(Machine-readable electronics designs)
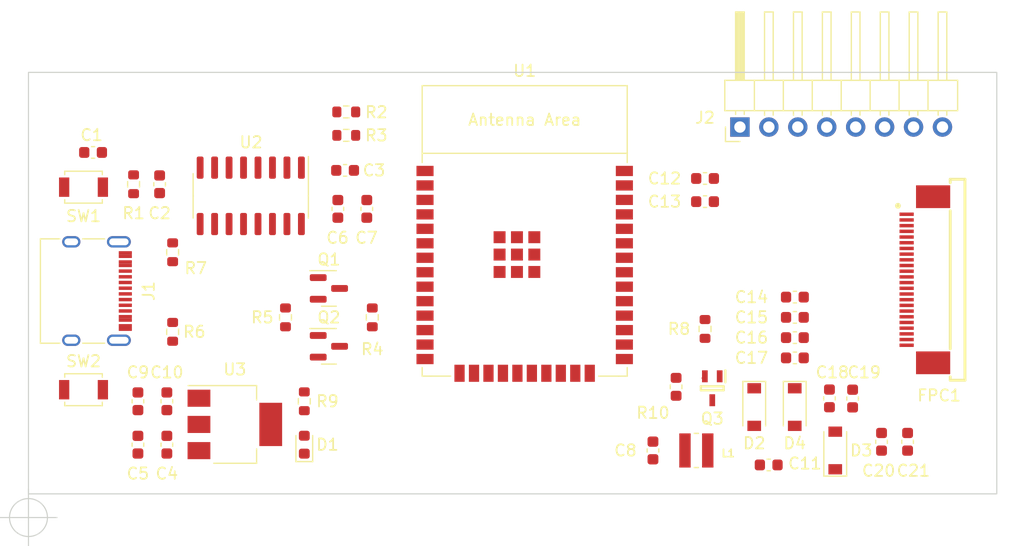
<source format=kicad_pcb>
(kicad_pcb (version 20211014) (generator pcbnew)

  (general
    (thickness 1.6)
  )

  (paper "A4")
  (layers
    (0 "F.Cu" signal)
    (31 "B.Cu" signal)
    (32 "B.Adhes" user "B.Adhesive")
    (33 "F.Adhes" user "F.Adhesive")
    (34 "B.Paste" user)
    (35 "F.Paste" user)
    (36 "B.SilkS" user "B.Silkscreen")
    (37 "F.SilkS" user "F.Silkscreen")
    (38 "B.Mask" user)
    (39 "F.Mask" user)
    (40 "Dwgs.User" user "User.Drawings")
    (41 "Cmts.User" user "User.Comments")
    (42 "Eco1.User" user "User.Eco1")
    (43 "Eco2.User" user "User.Eco2")
    (44 "Edge.Cuts" user)
    (45 "Margin" user)
    (46 "B.CrtYd" user "B.Courtyard")
    (47 "F.CrtYd" user "F.Courtyard")
    (48 "B.Fab" user)
    (49 "F.Fab" user)
    (50 "User.1" user)
    (51 "User.2" user)
    (52 "User.3" user)
    (53 "User.4" user)
    (54 "User.5" user)
    (55 "User.6" user)
    (56 "User.7" user)
    (57 "User.8" user)
    (58 "User.9" user)
  )

  (setup
    (stackup
      (layer "F.SilkS" (type "Top Silk Screen"))
      (layer "F.Paste" (type "Top Solder Paste"))
      (layer "F.Mask" (type "Top Solder Mask") (thickness 0.01))
      (layer "F.Cu" (type "copper") (thickness 0.035))
      (layer "dielectric 1" (type "core") (thickness 1.51) (material "FR4") (epsilon_r 4.5) (loss_tangent 0.02))
      (layer "B.Cu" (type "copper") (thickness 0.035))
      (layer "B.Mask" (type "Bottom Solder Mask") (thickness 0.01))
      (layer "B.Paste" (type "Bottom Solder Paste"))
      (layer "B.SilkS" (type "Bottom Silk Screen"))
      (copper_finish "None")
      (dielectric_constraints no)
    )
    (pad_to_mask_clearance 0.05)
    (solder_mask_min_width 0.1)
    (pcbplotparams
      (layerselection 0x00010fc_ffffffff)
      (disableapertmacros false)
      (usegerberextensions false)
      (usegerberattributes true)
      (usegerberadvancedattributes true)
      (creategerberjobfile true)
      (svguseinch false)
      (svgprecision 6)
      (excludeedgelayer true)
      (plotframeref false)
      (viasonmask false)
      (mode 1)
      (useauxorigin false)
      (hpglpennumber 1)
      (hpglpenspeed 20)
      (hpglpendiameter 15.000000)
      (dxfpolygonmode true)
      (dxfimperialunits true)
      (dxfusepcbnewfont true)
      (psnegative false)
      (psa4output false)
      (plotreference true)
      (plotvalue true)
      (plotinvisibletext false)
      (sketchpadsonfab false)
      (subtractmaskfromsilk false)
      (outputformat 1)
      (mirror false)
      (drillshape 1)
      (scaleselection 1)
      (outputdirectory "")
    )
  )

  (net 0 "")
  (net 1 "/RST_EN")
  (net 2 "GND")
  (net 3 "+3.3V")
  (net 4 "/3V3")
  (net 5 "+5V")
  (net 6 "Net-(C11-Pad1)")
  (net 7 "Net-(C11-Pad2)")
  (net 8 "Net-(C12-Pad1)")
  (net 9 "/VGL")
  (net 10 "/VGH")
  (net 11 "/VDD")
  (net 12 "/VPP")
  (net 13 "/VSH")
  (net 14 "/PREVGH")
  (net 15 "/VSL")
  (net 16 "/PREVGL")
  (net 17 "/VCOM")
  (net 18 "Net-(D1-Pad2)")
  (net 19 "unconnected-(FPC1-Pad1)")
  (net 20 "/GDR")
  (net 21 "/RESE")
  (net 22 "unconnected-(FPC1-Pad6)")
  (net 23 "unconnected-(FPC1-Pad7)")
  (net 24 "/BUSY")
  (net 25 "/RST")
  (net 26 "/DC")
  (net 27 "/CS")
  (net 28 "/CLK")
  (net 29 "/SDA")
  (net 30 "unconnected-(FPC1-Pad25)")
  (net 31 "unconnected-(FPC1-Pad26)")
  (net 32 "Net-(J1-PadA5)")
  (net 33 "/D+")
  (net 34 "/D-")
  (net 35 "unconnected-(J1-PadA8)")
  (net 36 "Net-(J1-PadB5)")
  (net 37 "unconnected-(J1-PadB8)")
  (net 38 "/RTS")
  (net 39 "Net-(Q1-Pad2)")
  (net 40 "/DTR")
  (net 41 "Net-(Q2-Pad2)")
  (net 42 "/BOOT")
  (net 43 "/RXD0 ESP32")
  (net 44 "Net-(R2-Pad2)")
  (net 45 "/TXD0 ESP32")
  (net 46 "Net-(R3-Pad2)")
  (net 47 "unconnected-(U1-Pad4)")
  (net 48 "unconnected-(U1-Pad5)")
  (net 49 "unconnected-(U1-Pad6)")
  (net 50 "unconnected-(U1-Pad7)")
  (net 51 "unconnected-(U1-Pad8)")
  (net 52 "unconnected-(U1-Pad9)")
  (net 53 "unconnected-(U1-Pad10)")
  (net 54 "unconnected-(U1-Pad11)")
  (net 55 "unconnected-(U1-Pad12)")
  (net 56 "unconnected-(U1-Pad14)")
  (net 57 "unconnected-(U1-Pad17)")
  (net 58 "unconnected-(U1-Pad18)")
  (net 59 "unconnected-(U1-Pad19)")
  (net 60 "unconnected-(U1-Pad20)")
  (net 61 "unconnected-(U1-Pad21)")
  (net 62 "unconnected-(U1-Pad22)")
  (net 63 "unconnected-(U1-Pad24)")
  (net 64 "unconnected-(U1-Pad32)")
  (net 65 "unconnected-(U1-Pad33)")
  (net 66 "unconnected-(U1-Pad36)")
  (net 67 "unconnected-(U2-Pad7)")
  (net 68 "unconnected-(U2-Pad8)")
  (net 69 "unconnected-(U2-Pad9)")
  (net 70 "unconnected-(U2-Pad10)")
  (net 71 "unconnected-(U2-Pad11)")
  (net 72 "unconnected-(U2-Pad12)")
  (net 73 "unconnected-(U2-Pad15)")
  (net 74 "unconnected-(U1-Pad29)")
  (net 75 "unconnected-(U1-Pad30)")
  (net 76 "unconnected-(U1-Pad31)")
  (net 77 "unconnected-(U1-Pad37)")

  (footprint "Capacitor_SMD:C_0603_1608Metric" (layer "F.Cu") (at 116.459 89.662 180))

  (footprint "Package_TO_SOT_SMD:SOT-23" (layer "F.Cu") (at 137.16 101.6))

  (footprint "Resistor_SMD:R_0603_1608Metric" (layer "F.Cu") (at 133.35 104.14 -90))

  (footprint "Capacitor_SMD:C_0603_1608Metric" (layer "F.Cu") (at 170.18 93.98))

  (footprint "Capacitor_SMD:C_0603_1608Metric" (layer "F.Cu") (at 178.067 107.696))

  (footprint "SI1308EDL-T1-GE3:SOT65P210X110-3N" (layer "F.Cu") (at 170.815 110.363 -90))

  (footprint "Connector_USB:USB_C_Receptacle_XKB_U262-16XN-4BVC11" (layer "F.Cu") (at 115.6208 101.8286 -90))

  (footprint "Package_TO_SOT_SMD:SOT-223-3_TabPin2" (layer "F.Cu") (at 128.905 113.538))

  (footprint "Diode_SMD:D_SOD-123" (layer "F.Cu") (at 174.498 112.014 -90))

  (footprint "Espressif:ESP32-WROOM-32E" (layer "F.Cu") (at 154.349 98.298))

  (footprint "Capacitor_SMD:C_0603_1608Metric" (layer "F.Cu") (at 120.396 115.316 90))

  (footprint "Capacitor_SMD:C_0603_1608Metric" (layer "F.Cu") (at 175.768 117.094))

  (footprint "05K-AS-24PWB:FPC-SMD_24P-P0.50_0.5K-AS-24PWB" (layer "F.Cu") (at 189.039 100.838 90))

  (footprint "Capacitor_SMD:C_0603_1608Metric" (layer "F.Cu") (at 178.067 105.918))

  (footprint "Capacitor_SMD:C_0603_1608Metric" (layer "F.Cu") (at 181.102 111.252 90))

  (footprint "Resistor_SMD:R_0603_1608Metric" (layer "F.Cu") (at 123.444 105.41 -90))

  (footprint "Button_Switch_SMD:SW_SPST_B3U-1000P" (layer "F.Cu") (at 115.6208 110.49))

  (footprint "LED_SMD:LED_0603_1608Metric" (layer "F.Cu") (at 135.001 115.316 90))

  (footprint "Diode_SMD:D_SOD-123" (layer "F.Cu") (at 181.61 115.824 90))

  (footprint "Resistor_SMD:R_0603_1608Metric" (layer "F.Cu") (at 138.684 86.106))

  (footprint "Capacitor_SMD:C_0603_1608Metric" (layer "F.Cu") (at 178.067 102.362))

  (footprint "Capacitor_SMD:C_0603_1608Metric" (layer "F.Cu") (at 137.9474 94.615 -90))

  (footprint "Capacitor_SMD:C_0603_1608Metric" (layer "F.Cu") (at 165.608 115.824 90))

  (footprint "Button_Switch_SMD:SW_SPST_B3U-1000P" (layer "F.Cu") (at 115.6208 92.71))

  (footprint "Capacitor_SMD:C_0603_1608Metric" (layer "F.Cu") (at 122.301 92.456 90))

  (footprint "Resistor_SMD:R_0603_1608Metric" (layer "F.Cu") (at 140.97 104.14 90))

  (footprint "Connector_PinHeader_2.54mm:PinHeader_1x08_P2.54mm_Horizontal" (layer "F.Cu") (at 173.243 87.433 90))

  (footprint "Resistor_SMD:R_0603_1608Metric" (layer "F.Cu") (at 170.18 105.156 -90))

  (footprint "Capacitor_SMD:C_0603_1608Metric" (layer "F.Cu") (at 138.5824 91.2368))

  (footprint "Resistor_SMD:R_0603_1608Metric" (layer "F.Cu") (at 120.015 92.456 90))

  (footprint "Diode_SMD:D_SOD-123" (layer "F.Cu") (at 178.054 112.014 -90))

  (footprint "Resistor_SMD:R_0603_1608Metric" (layer "F.Cu") (at 123.444 98.425 90))

  (footprint "Resistor_SMD:R_0603_1608Metric" (layer "F.Cu") (at 135.001 111.506 -90))

  (footprint "Capacitor_SMD:C_0603_1608Metric" (layer "F.Cu") (at 170.18 91.948))

  (footprint "Package_TO_SOT_SMD:SOT-23" (layer "F.Cu") (at 137.16 106.68))

  (footprint "Capacitor_SMD:C_0603_1608Metric" (layer "F.Cu") (at 185.674 115.062 90))

  (footprint "Capacitor_SMD:C_0603_1608Metric" (layer "F.Cu") (at 122.936 111.506 90))

  (footprint "Capacitor_SMD:C_0603_1608Metric" (layer "F.Cu") (at 187.96 115.062 90))

  (footprint "VLS3015CX-680M-1:IND_VLS3015CX-680M-1" (layer "F.Cu") (at 169.418 115.824))

  (footprint "Capacitor_SMD:C_0603_1608Metric" (layer "F.Cu") (at 140.4874 94.615 90))

  (footprint "Capacitor_SMD:C_0603_1608Metric" (layer "F.Cu") (at 183.134 111.265 90))

  (footprint "Capacitor_SMD:C_0603_1608Metric" (layer "F.Cu") (at 178.067 104.14))

  (footprint "Resistor_SMD:R_0603_1608Metric" (layer "F.Cu") (at 138.684 88.1634))

  (footprint "Inductor_SMD:L_0603_1608Metric" (layer "F.Cu") (at 167.64 110.236 -90))

  (footprint "Capacitor_SMD:C_0603_1608Metric" (layer "F.Cu") (at 122.936 115.316 90))

  (footprint "Package_SO:SOIC-16_3.9x9.9mm_P1.27mm" (layer "F.Cu") (at 130.302 93.472 -90))

  (footprint "Capacitor_SMD:C_0603_1608Metric" (layer "F.Cu") (at 120.396 111.506 90))

  (gr_rect (start 110.789 119.634) (end 195.789 82.634) (layer "Edge.Cuts") (width 0.1) (fill none) (tstamp c1c1535a-a961-4bda-9ff9-13c6bdc4b4a2))
  (gr_rect (start 111.089 119.334) (end 195.489 82.934) (layer "Margin") (width 0.15) (fill none) (tstamp b1b5091d-e9cd-4eb8-b2dd-b1fe47ed511f))
  (target plus (at 110.789 121.712) (size 5) (width 0.1) (layer "Edge.Cuts") (tstamp 6ae45daa-823f-4c6d-8352-ef9f83dcdbf9))

  (segment (start 170.165 109.313) (end 170.004 109.474) (width 0.25) (layer "F.Cu") (net 21) (tstamp 82d08bd2-9772-4ffb-a589-5934dc77b6ad))

)

</source>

* [Work request]:
Every line above carrying the word "true" needs to be shown.

* [Written response]:
      (usegerberattributes true)
      (usegerberadvancedattributes true)
      (creategerberjobfile true)
      (excludeedgelayer true)
      (dxfpolygonmode true)
      (dxfimperialunits true)
      (dxfusepcbnewfont true)
      (plotreference true)
      (plotvalue true)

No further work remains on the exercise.